Он не мог надышаться этим воздухом. Запах влажной земли всегда пробуждал в нем счастливые воспоминания. Судья закрыл глаза, чтобы сильнее почувствовать любимый аромат. Но тут он услышал, что рядом с ним что-то шуршит, и ему пришлось поспешно их открыть. Это оказался сгорбленный монах в капюшоне, он вежливо спросил, как ему удалось проникнуть во дворик. Дон Рафель отвечал, что ворота были открыты, и объяснил, что ему нужно. Францисканец, скупой на слова, указал незнакомцу на дверь на другом конце дворика. Его честь с достаточным почтением поклонился и неспешно направился к ней. Однако замялся, когда монах исчез в противоположном направлении. Он с жадностью глядел на этот сад: ах, что за сад, ни тебе тайных могил, ни кошмаров. Тут до него донеслось, приглушенное на расстоянии, монотонное, чистое, стройное и нежное пение монастырских монашек ордена Святой Клары. Дон Рафель не знал, что им пришлось отвлечься от целого ряда будничных забот, чтобы всем вместе славить Бога молитвами Третьего часа. Ему подумалось, что даже если эти женщины и не были счастливы, какое уж тут счастье, когда живешь взаперти в четырех стенах, то и горя они не знали. Не знают же горя кошки. И ему захотелось плакать. Он вынул кружевной платочек и отер пот со лба. Невзирая на холод, он все же вспотел; или, может быть, это был дождь. Он снова вдохнул полной грудью, в последний раз окинул взглядом дворик и переступил порог, как человек, готовый погрузиться во тьму. И действительно, в часовенке было сумрачно. Он поморгал, чтобы привыкнуть к темноте, и в знак уважения снял треуголку. Дрожавшее в глубине пламя масляной лампы служило пропитанием совам[246]
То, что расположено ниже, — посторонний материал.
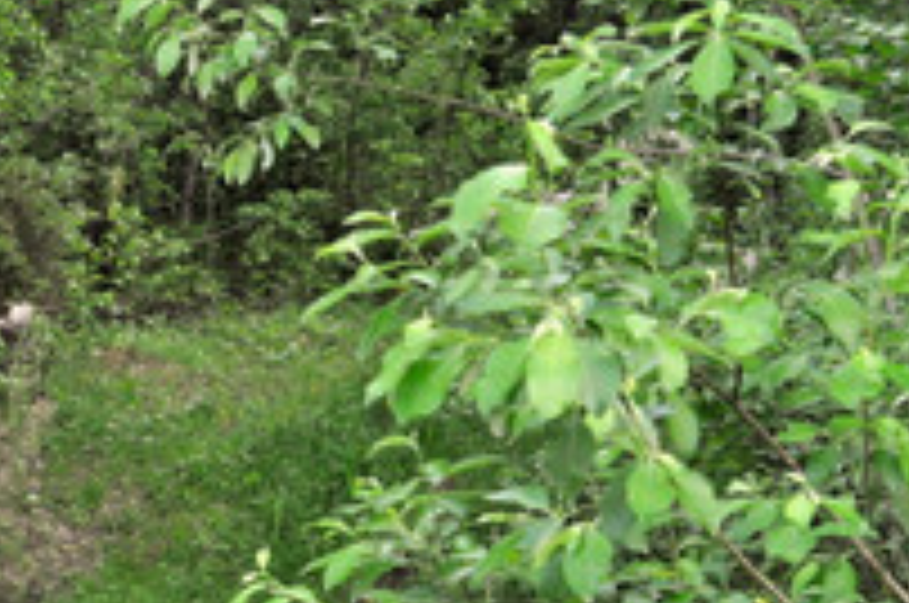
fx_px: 3283
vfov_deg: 10.5
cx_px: -112
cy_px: 356
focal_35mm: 130
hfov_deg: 15.3
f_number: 7.1
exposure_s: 1/160
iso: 1600
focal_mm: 35
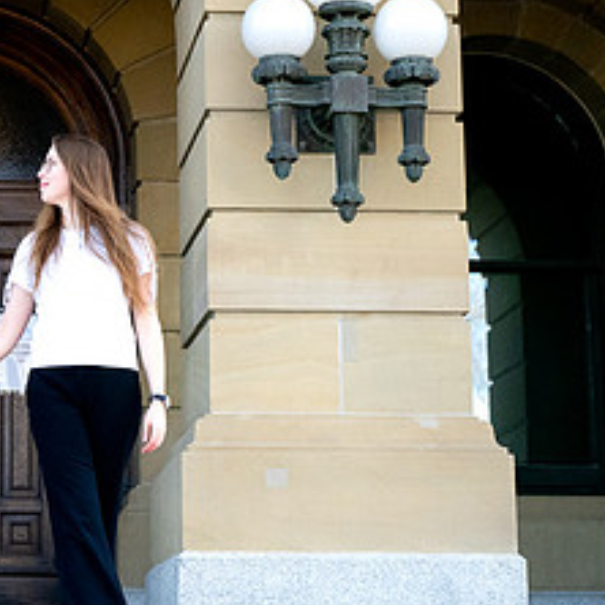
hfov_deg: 15.3
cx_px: -55
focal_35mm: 111
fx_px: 2195
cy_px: 301
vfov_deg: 15.7
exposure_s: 1/8000
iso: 6400
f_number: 3.5
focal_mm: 50
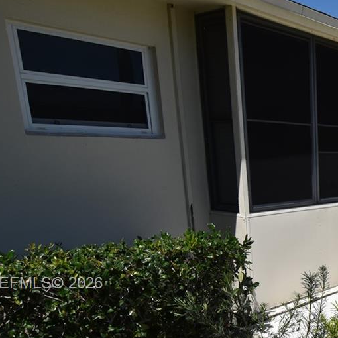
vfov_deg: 39.7
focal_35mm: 40
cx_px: 427
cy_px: 284
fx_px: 442
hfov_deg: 32.6
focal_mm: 10
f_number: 9
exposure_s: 1/800
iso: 200
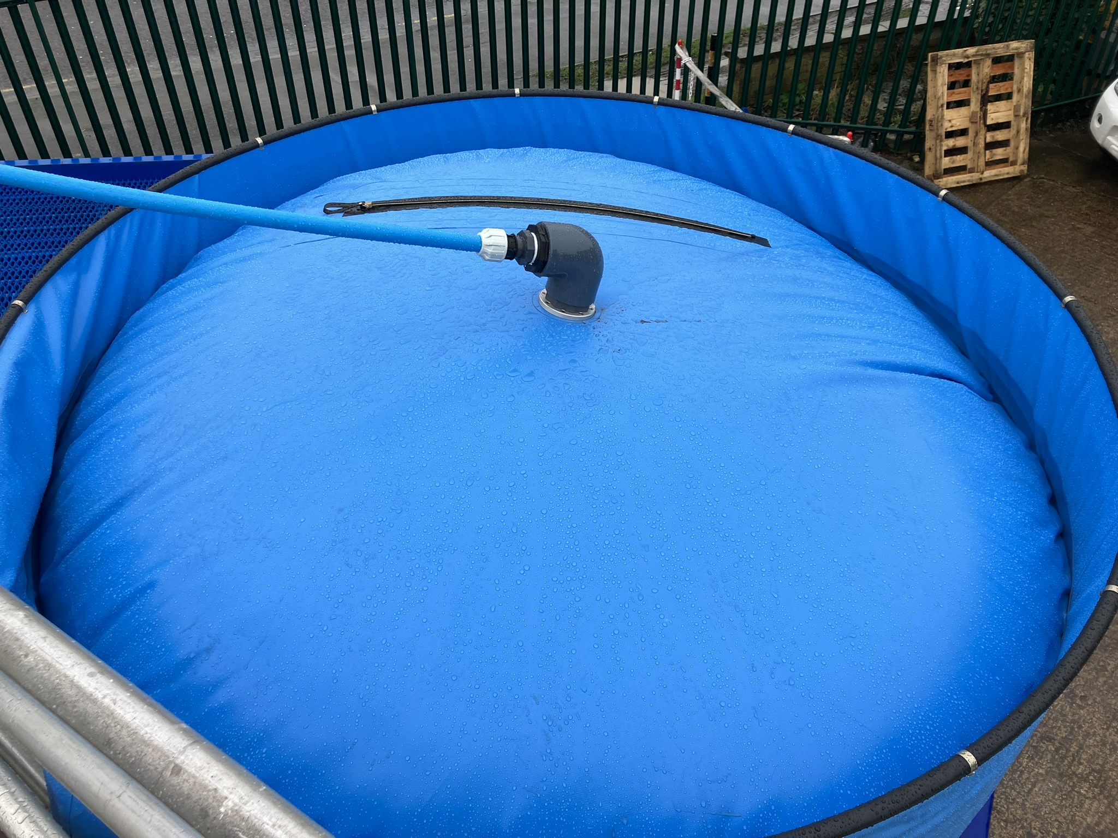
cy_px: 419
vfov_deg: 49.7
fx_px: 904
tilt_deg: -41.4
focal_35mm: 28
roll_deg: -0.5
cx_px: 559
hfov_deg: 63.4
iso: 32
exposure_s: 1/121
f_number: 1.8
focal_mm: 3.99
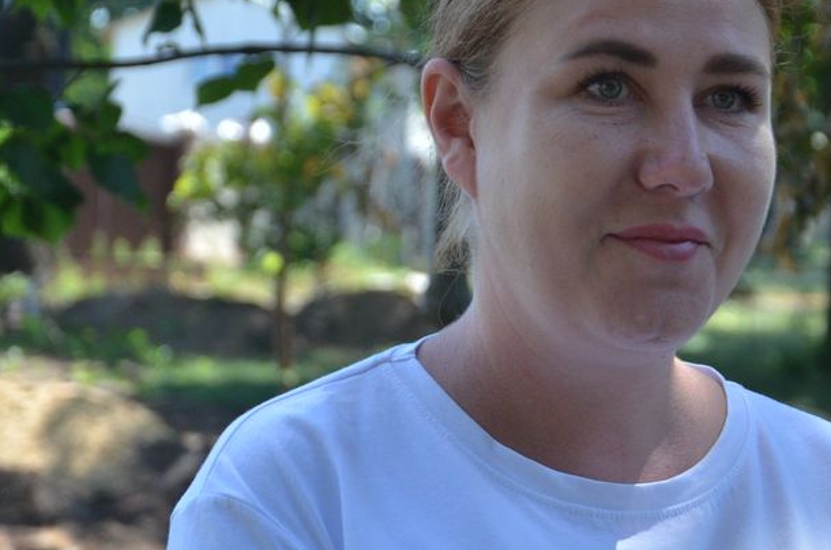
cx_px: 617
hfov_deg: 11.9
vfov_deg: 7.9
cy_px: 291
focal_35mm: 172
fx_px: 3962
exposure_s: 1/800
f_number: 5
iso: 500
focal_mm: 50
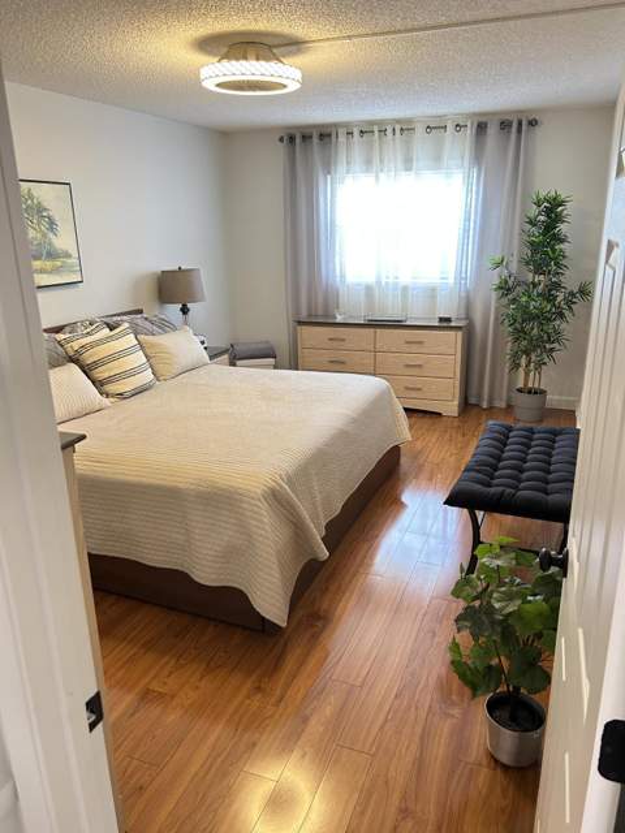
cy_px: 416
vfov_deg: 67.3
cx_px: 312
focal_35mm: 26
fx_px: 626
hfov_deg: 53.1
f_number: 1.5
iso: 250
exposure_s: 1/60
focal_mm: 5.7
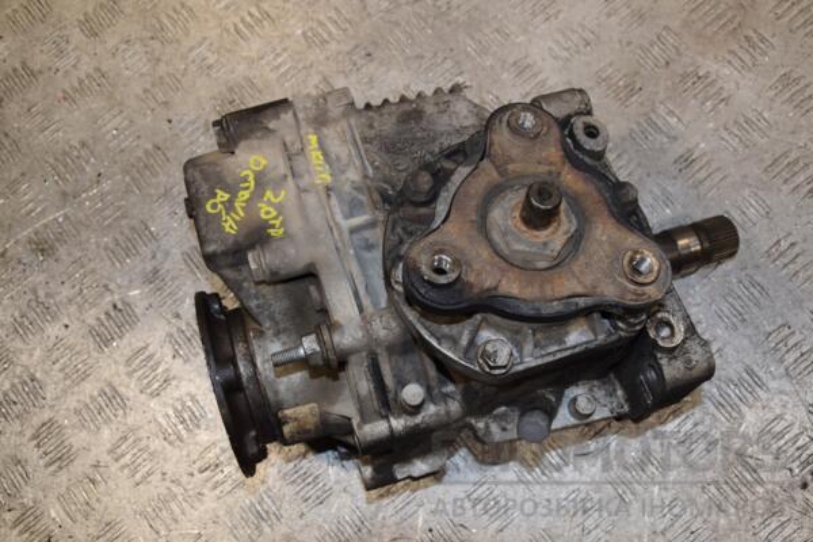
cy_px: 271
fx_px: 813
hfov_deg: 53.1
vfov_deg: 36.9
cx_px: 406
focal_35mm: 36
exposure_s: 1/200
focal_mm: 24
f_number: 7.1
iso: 800
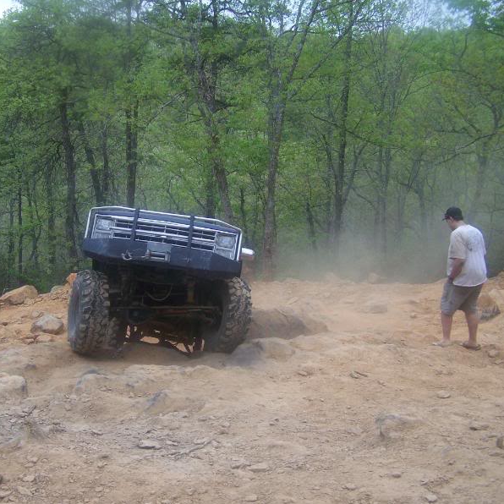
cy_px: 253
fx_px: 741
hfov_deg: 37.2
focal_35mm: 45
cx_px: 170
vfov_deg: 37.6
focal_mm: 6.3
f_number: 2.8
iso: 100
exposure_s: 1/200
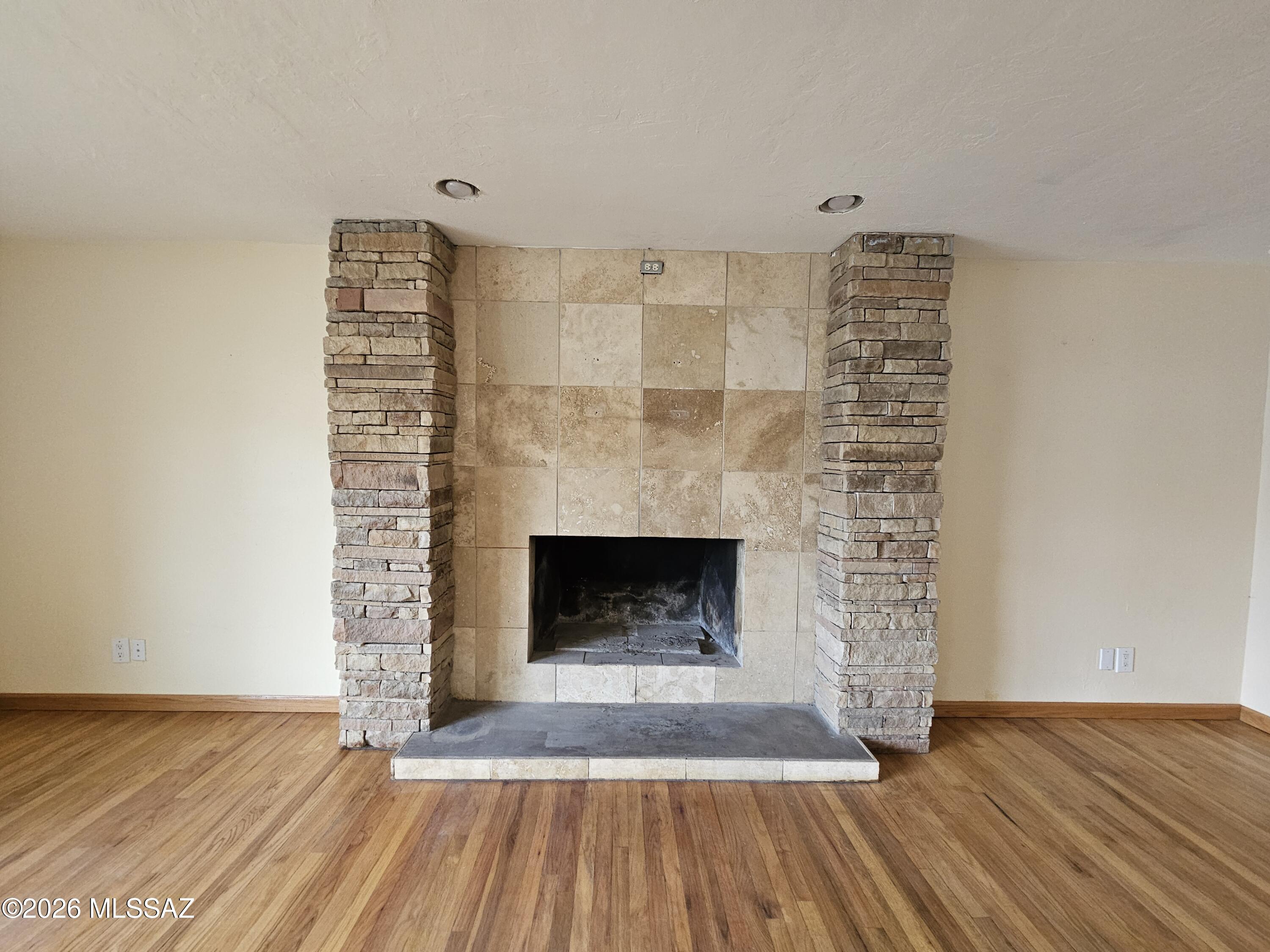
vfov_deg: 89.9
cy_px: 476
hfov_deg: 106.2
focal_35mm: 13
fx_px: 477
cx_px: 635
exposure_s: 1/77.4
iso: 250
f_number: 2.2
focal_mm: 2.2
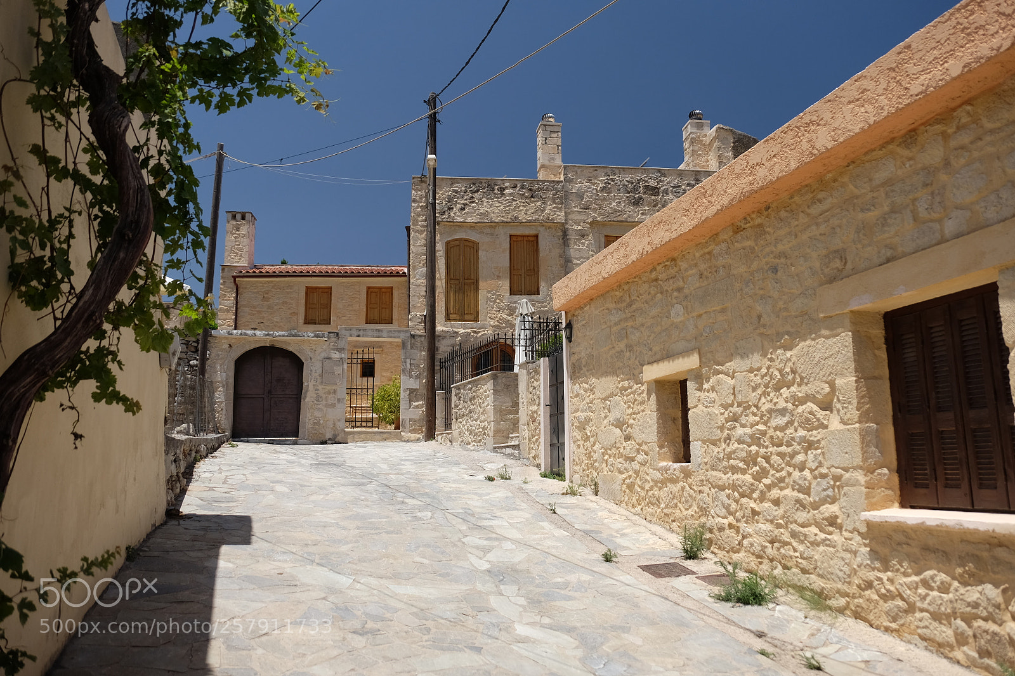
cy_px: 338
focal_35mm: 27
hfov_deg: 67.4
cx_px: 508
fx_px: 761
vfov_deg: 47.9
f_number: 3.5
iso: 200
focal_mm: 18
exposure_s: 1/800
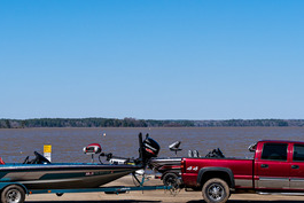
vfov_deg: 12.3
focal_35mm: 111
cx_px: 166
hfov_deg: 18.4
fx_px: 938
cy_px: 73
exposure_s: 1/1600
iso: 200
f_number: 7.1
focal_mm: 49
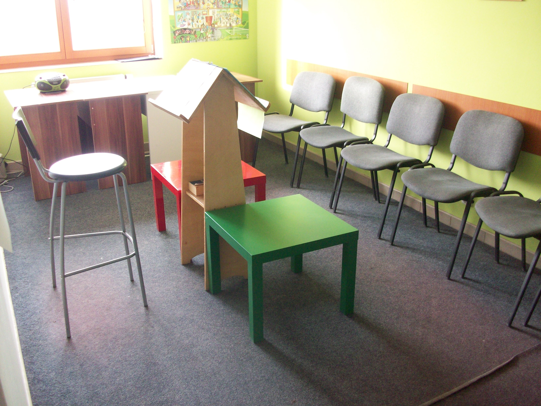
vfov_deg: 41.8
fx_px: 531
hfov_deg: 54.0
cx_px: 270
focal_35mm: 34
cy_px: 203
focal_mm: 5.7
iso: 160
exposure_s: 1/9.27
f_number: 2.8
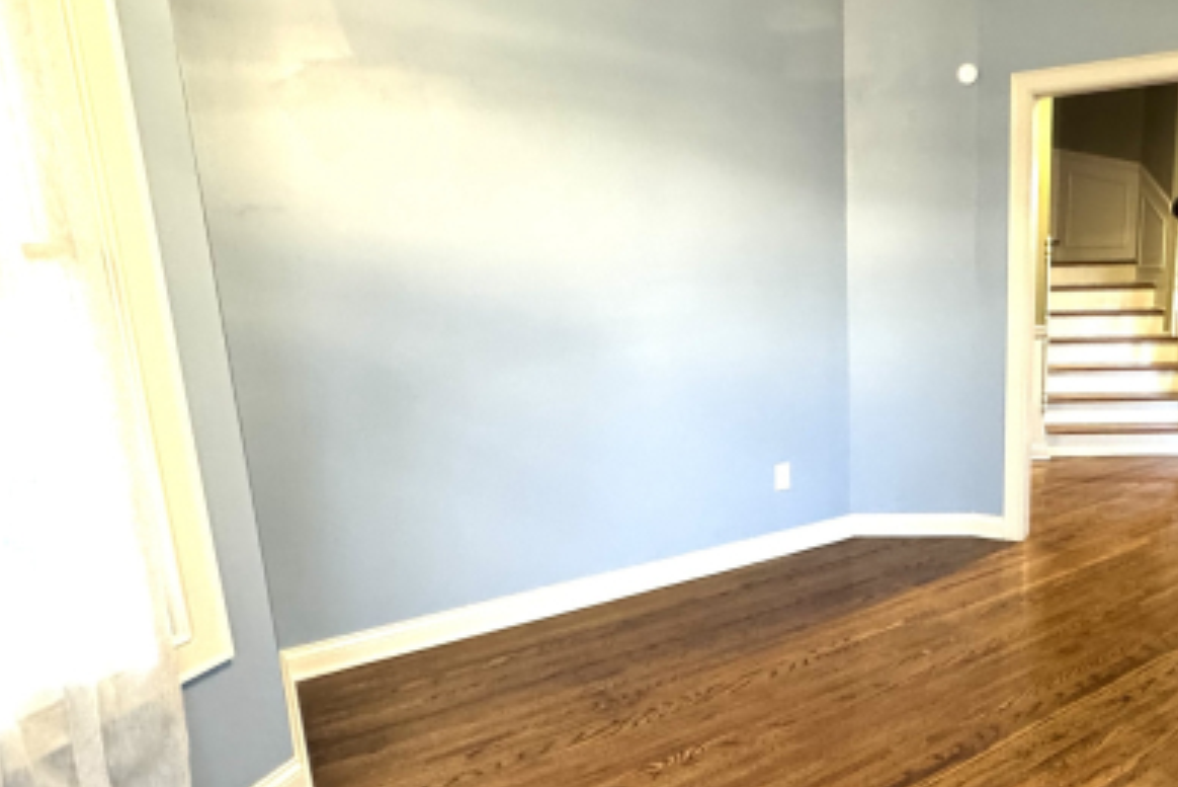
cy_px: 431
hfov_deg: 68.0
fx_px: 818
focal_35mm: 25
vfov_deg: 51.2
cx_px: 846
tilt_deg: -12.8
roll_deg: +0.7
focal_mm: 2.22
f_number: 2.2
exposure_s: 1/60
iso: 1000
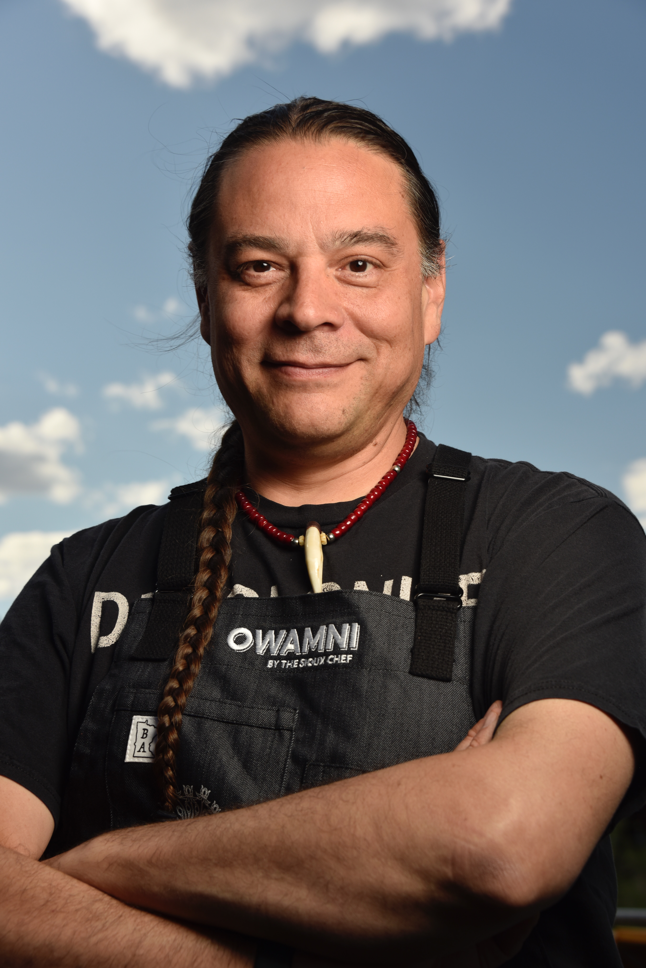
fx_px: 1936
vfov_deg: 28.1
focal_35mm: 72
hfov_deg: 18.9
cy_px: 484
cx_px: 323
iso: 125
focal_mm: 72
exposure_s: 1/200
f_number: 8
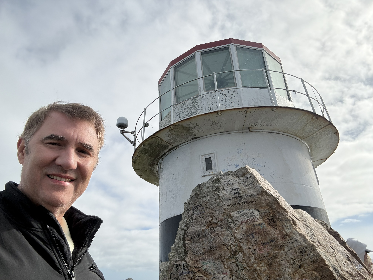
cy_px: 140
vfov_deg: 58.9
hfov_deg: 73.9
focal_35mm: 23
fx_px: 248
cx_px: 186
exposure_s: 1/2445
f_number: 1.9
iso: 40
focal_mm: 2.69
и напоминало посетителю о присутствии тайны. Дон Рафель понемногу разглядел смутные очертания скамейки и двух исповедален. В углу возле алтаря открылась дверь, и гулкое эхо разнеслось по часовне. Молчаливая тень направилась к одной из исповедален, и у дона Рафеля бешено забилось сердце, потому что он не знал, был ли какой-либо смысл во всем том, что он делает в эти последние дни. Под покровом темноты он подошел поближе к исповедальне. Поставил сундучок на пол, рядом с собой.– Вот уже два года я не исповедовался, отец мой, – только и произнес он. Вслед за этими словами наступило молчание, всегда предшествующее признанию собственной вины. – Я убил женщину, и теперь меня не желают оставить в покое.